Re: in_compat_syscall() on x86
From: Andy Lutomirski
Date: Mon Jan 04 2021 - 18:12:44 EST
> On Jan 4, 2021, at 2:36 PM, David Laight <David.Laight@xxxxxxxxxx> wrote:
>
> From: Eric W. Biederman
>> Sent: 04 January 2021 20:41
>>
>> Al Viro <viro@xxxxxxxxxxxxxxxxxx> writes:
>>
>>> On Mon, Jan 04, 2021 at 12:16:56PM +0000, David Laight wrote:
>>>> On x86 in_compat_syscall() is defined as:
>>>> in_ia32_syscall() || in_x32_syscall()
>>>>
>>>> Now in_ia32_syscall() is a simple check of the TS_COMPAT flag.
>>>> However in_x32_syscall() is a horrid beast that has to indirect
>>>> through to the original %eax value (ie the syscall number) and
>>>> check for a bit there.
>>>>
>>>> So on a kernel with x32 support (probably most distro kernels)
>>>> the in_compat_syscall() check is rather more expensive than
>>>> one might expect.
>>
>> I suggest you check the distro kernels. I suspect they don't compile in
>> support for x32. As far as I can tell x32 is an undead beast of a
>> subarchitecture that just enough people use that it can't be removed,
>> but few enough people use it likely has a few lurking scary bugs.
>
> It is defined in the Ubuntu kernel configs I've got lurking:
> Both 3.8.0-19_generic (Ubuntu 13.04) and 5.4.0-56_generic (probably 20.04).
> Which is probably why it is in my test builds (I've just cut out
> a lot of modules).
>
>>>> It would be muck better if both checks could be done together.
>>>> I think this would require the syscall entry code to set a
>>>> value in both the 64bit and x32 entry paths.
>>>> (Can a process make both 64bit and x32 system calls?)
>>>
>>> Yes, it bloody well can.
>>>
>>> And I see no benefit in pushing that logics into syscall entry,
>>> since anything that calls in_compat_syscall() more than once
>>> per syscall execution is doing the wrong thing. Moreover,
>>> in quite a few cases we don't call the sucker at all, and for
>>> all of those pushing that crap into syscall entry logics is
>>> pure loss.
>>
>> The x32 system calls have their own system call table and it would be
>> trivial to set a flag like TS_COMPAT when looking up a system call from
>> that table. I expect such a change would be purely in the noise.
>
> Certainly a write of 0/1/2 into a dirtied cache line of 'current'
> could easily cost absolutely nothing.
> Especially if current has already been read.
>
> I also wondered about resetting it to zero when an x32 system call
> exits (rather than entry to a 64bit one).
>
> For ia32 the flag is set (with |=) on every syscall entry.

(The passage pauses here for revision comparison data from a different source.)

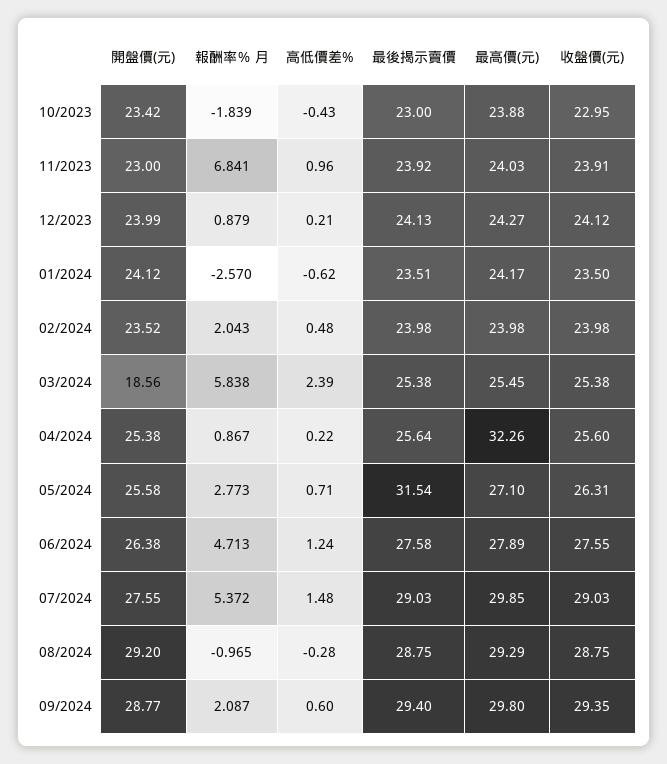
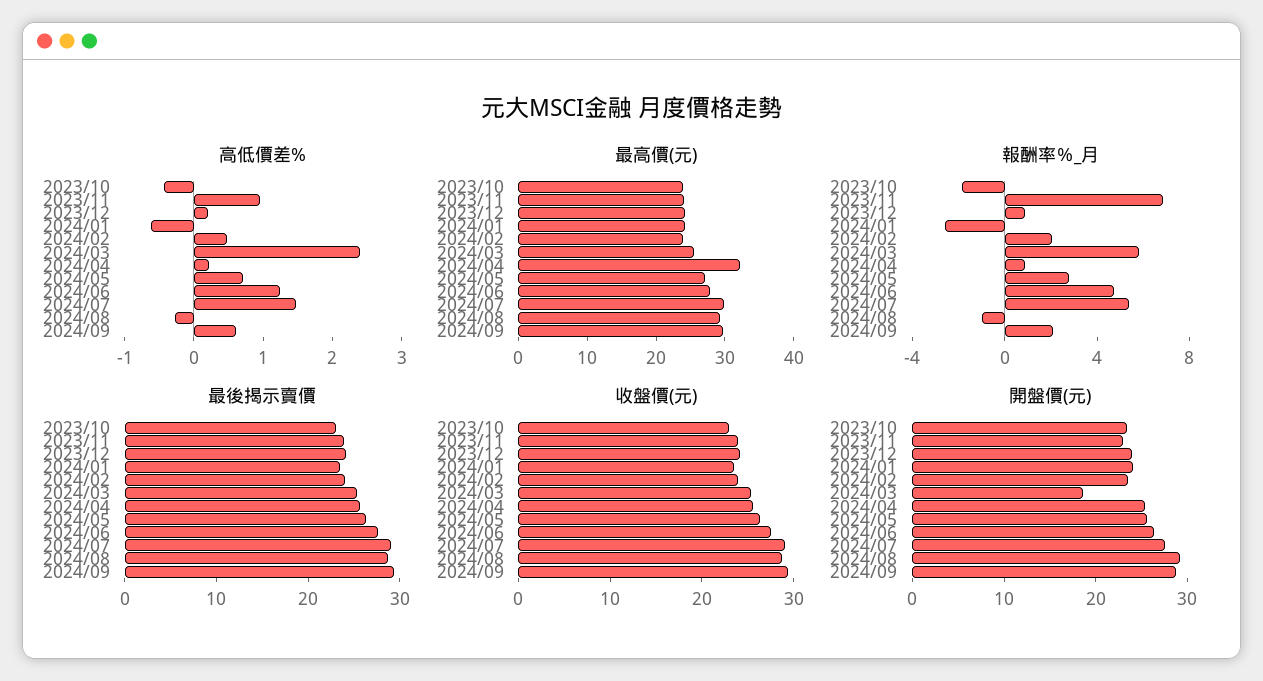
  {
    "開盤價(元)": {
      "10/2023": 23.42,
      "11/2023": 23,
      "12/2023": 23.99,
      "01/2024": 24.12,
      "02/2024": 23.52,
      "03/2024": 18.56,
      "04/2024": 25.38,
      "05/2024": 25.58,
      "06/2024": 26.38,
      "07/2024": 27.55,
      "08/2024": 29.2,
      "09/2024": 28.77
    },
    "報酬率％ 月": {
      "10/2023": -1.839,
      "11/2023": 6.841,
      "12/2023": 0.879,
      "01/2024": -2.57,
      "02/2024": 2.043,
      "03/2024": 5.838,
      "04/2024": 0.867,
      "05/2024": 2.773,
      "06/2024": 4.713,
      "07/2024": 5.372,
      "08/2024": -0.965,
      "09/2024": 2.087
    },
    "高低價差%": {
      "10/2023": -0.43,
      "11/2023": 0.96,
      "12/2023": 0.21,
      "01/2024": -0.62,
      "02/2024": 0.48,
      "03/2024": 2.39,
      "04/2024": 0.22,
      "05/2024": 0.71,
      "06/2024": 1.24,
      "07/2024": 1.48,
      "08/2024": -0.28,
      "09/2024": 0.6
    },
    "最後揭示賣價": {
      "10/2023": 23,
      "11/2023": 23.92,
      "12/2023": 24.13,
      "01/2024": 23.51,
      "02/2024": 23.98,
      "03/2024": 25.38,
      "04/2024": 25.64,
-     "05/2024": 31.54,
+     "05/2024": 26,
      "06/2024": 27.58,
      "07/2024": 29.03,
      "08/2024": 28.75,
      "09/2024": 29.4
    },
    "最高價(元)": {
      "10/2023": 23.88,
      "11/2023": 24.03,
      "12/2023": 24.27,
      "01/2024": 24.17,
      "02/2024": 23.98,
      "03/2024": 25.45,
      "04/2024": 32.26,
      "05/2024": 27.1,
      "06/2024": 27.89,
      "07/2024": 29.85,
      "08/2024": 29.29,
      "09/2024": 29.8
    },
    "收盤價(元)": {
      "10/2023": 22.95,
      "11/2023": 23.91,
      "12/2023": 24.12,
      "01/2024": 23.5,
      "02/2024": 23.98,
      "03/2024": 25.38,
      "04/2024": 25.6,
      "05/2024": 26.31,
      "06/2024": 27.55,
      "07/2024": 29.03,
      "08/2024": 28.75,
      "09/2024": 29.35
    }
  }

> Even though I'm pretty sure it can only change during exec.
It can change for every syscall. I have tests that do this.
>
>>> What's the point, really?
>>
>> Before we came up with the current games with __copy_siginfo_to_user
>> and x32_copy_siginfo_to_user I was wondering if we should make such
>> a change. The delivery of compat signal frames and core dumps which
>> do not go through the system call entry path could almost benefit from
>> a flag that could be set/tested when on those paths.
>
> For signal delivery it should (probably) depend on the system call
> that setup the signal handler.
I think it has worked this way for some time now.
> Although I'm sure I remember one kernel where some of it was done
> in libc (with a single entrypoint for all hadlers).
>
>> The fact that only SIGCHLD (which can not trigger a coredump) is
>> different saves the coredump code from needing such a test.
>>
>> The fact that the signal frame code is simple enough it can directly
>> call x32_copy_siginfo_to_user or __copy_siginfo_to_user saves us there.
>>
>> So I don't think we have any cases where we actually need a flag that
>> is independent of the system call but we have come very close.
>
> If a program can do both 64bit and x32 system calls you probably
> need to generate a 64bit core dump if it has ever made a 64bit
> system call??
I think core dump should (and does) depend on the execution mode at the time of the crash.
It’s worth noting that GCC’s understanding of mixed bitness is horrible.